3. Invest selectively in advanced manufacturing
Advanced manufacturing does not mean replacing your factory overnight. It means targeted investments that make your expertise medtech-ready. For example:
- Inline quality and metrology: 3D vision, high-speed inspection and full traceability to approach 100 percent quality.
- Automation and digitalization: keeps costs competitive while remaining in Switzerland.
- Process capability and validation: pass audits confidently and support customers’ regulatory submissions.
“Innovation in manufacturing is essential to drive entry into new markets for manufacturers and suppliers. It’s not just about reducing time to market or lowering production costs.
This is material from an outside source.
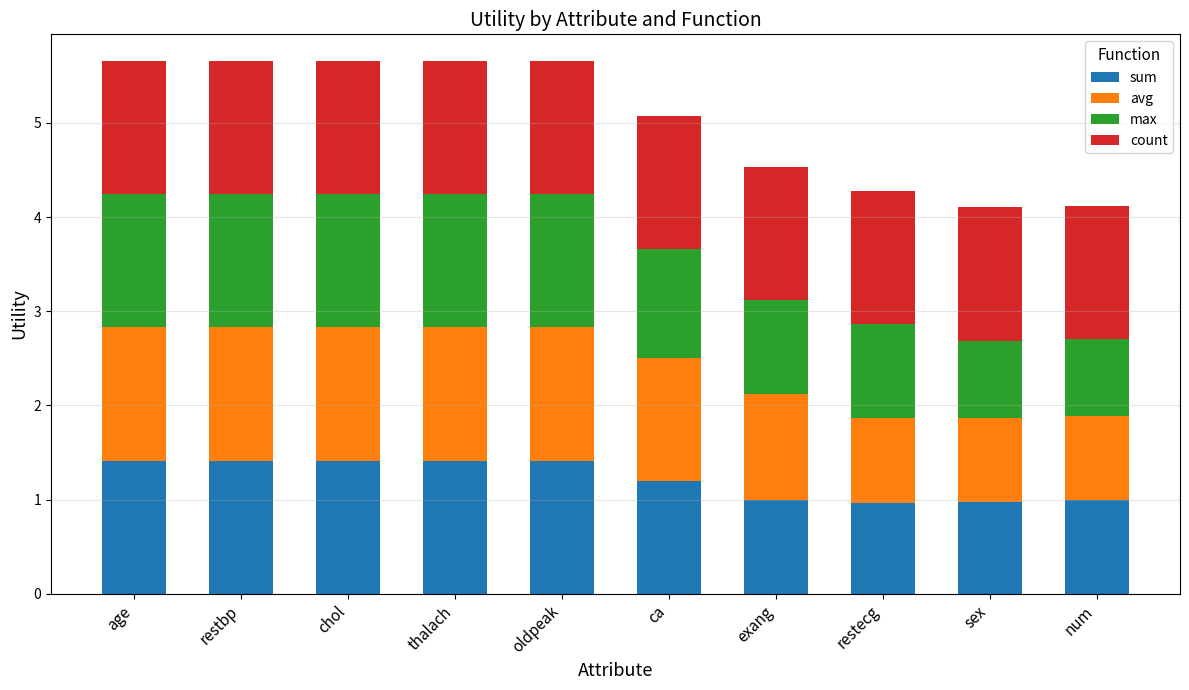

What is the total value across all series at oldpeak?

5.7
It can also give new market access and competitive advantage.”
The goal is not technology for its own sake. It is to make your factory a trusted extension of global medtech supply chains.
4. Build the right partnerships from day one
Entering medtech alone is hard. The regulatory environment is complex. Clinical expectations are high. Technology stacks are evolving quickly.
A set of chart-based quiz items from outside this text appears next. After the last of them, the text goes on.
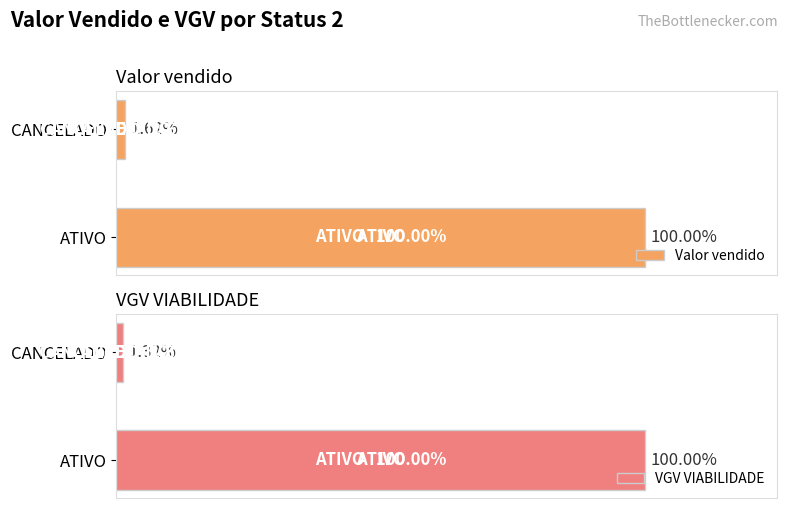

The value of VGV VIABILIDADE at 1 is 360000. True or false?

True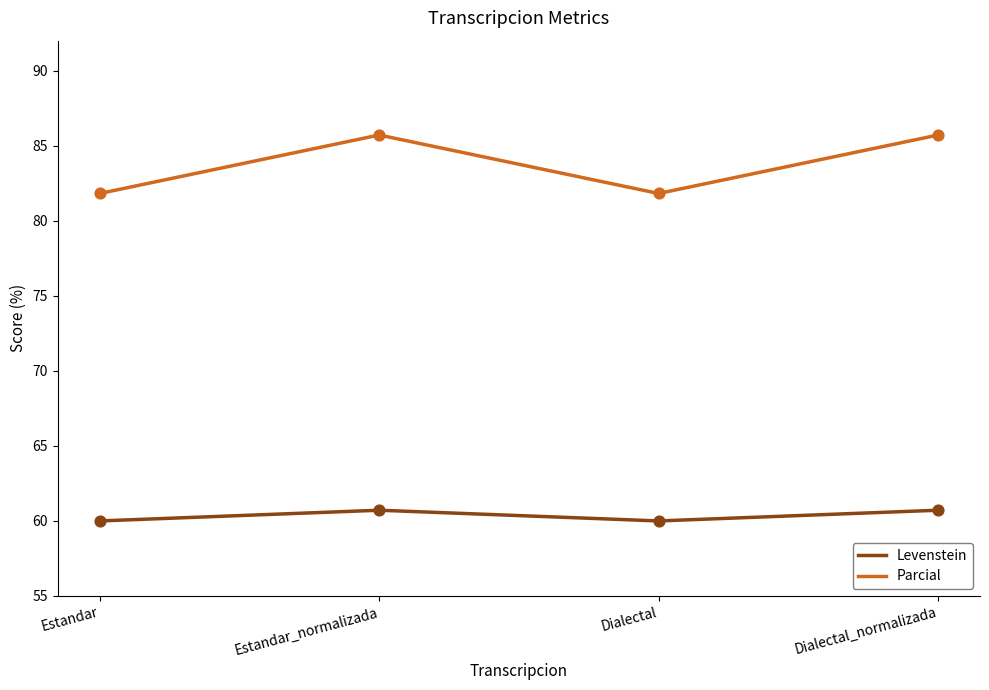

What are all the series names shown in the legend?

Levenstein, Parcial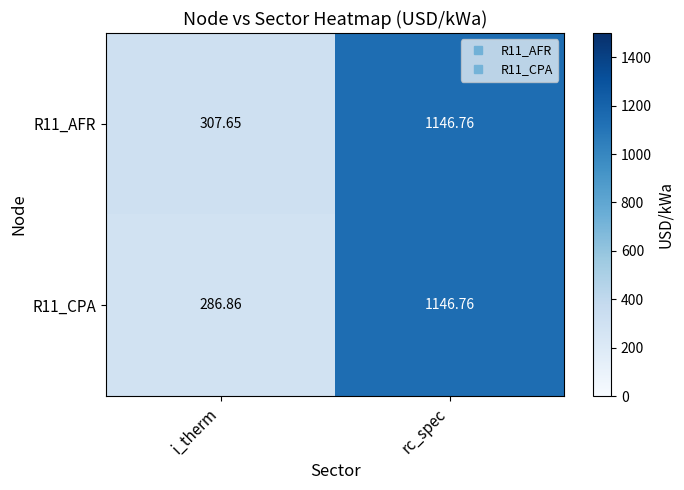

List the labels in order of R11_AFR value, smallest first.

i_therm, rc_spec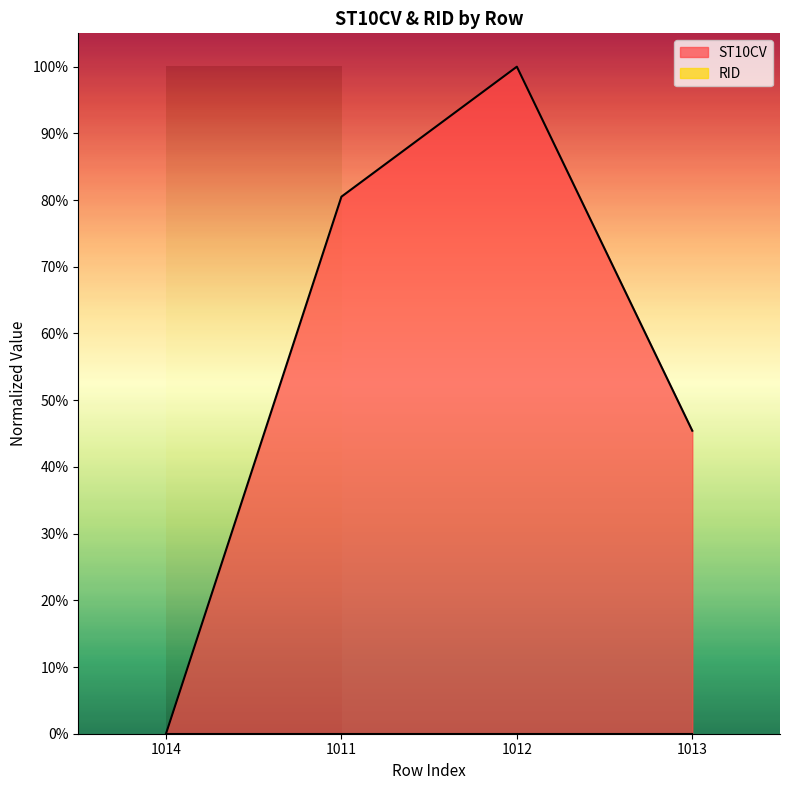

Reading left to right, extract all data points from this chart.

1014=0.0	1011=0.8	1012=1.0	1013=0.5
This is where regional partners matter:
- Technology organizations such as CSEM can help de-risk new processes and demonstrate feasibility before full-scale investment.
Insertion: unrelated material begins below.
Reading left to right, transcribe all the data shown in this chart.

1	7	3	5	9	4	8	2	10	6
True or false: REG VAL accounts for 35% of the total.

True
- Industry network hubs like Basel Area Business & Innovation can connect you to medtech manufacturers, start-ups, clinical stakeholders and investors.
- Local peers can share hard-won lessons about audits, certifications and global customer requirements.
The combination of local expertise and strong partnerships is what turns a Basel Area-based OEM or supplier into a credible global medtech player.
Why this matters for the Basel Area
From Delémont to Itingen, the region already hosts factories that produce millions of precision components per day, operate at a quality level admired worldwide, and sit within a short drive of global medtech and pharma headquarters.
That is a unique starting point. The next step is to deliberately link that industrial base to medtech growth markets.
“Manufacturing and innovation are interlinked. You cannot separate them… local expertise is very important, and that’s what we have here in the canton of Jura.”
If OEMs and suppliers in the region embrace advanced manufacturing, stay curious about new applications, and work with the right partners, they can move from “hidden champions” to visible, global medtech players – without leaving Switzerland.
About the expert
Vincent Revol has been on CSEM’s Executive Board since 2024. In his role as Vice President, and Business Unit Leader he oversees the regional sites in Alpnach, Allschwil, Landquart and Schwyz, with thematic focuses on Industry 4.0 and Life Sciences. He earned his Engineering Degree in electrical engineering from the École Polytechnique in Paris and from the Stanford University. After completing his PhD in Applied Physics from the University of Zürich, he worked for several years in the industry before pursuing a management education (eMBA) from the Zürich University of Applied Sciences.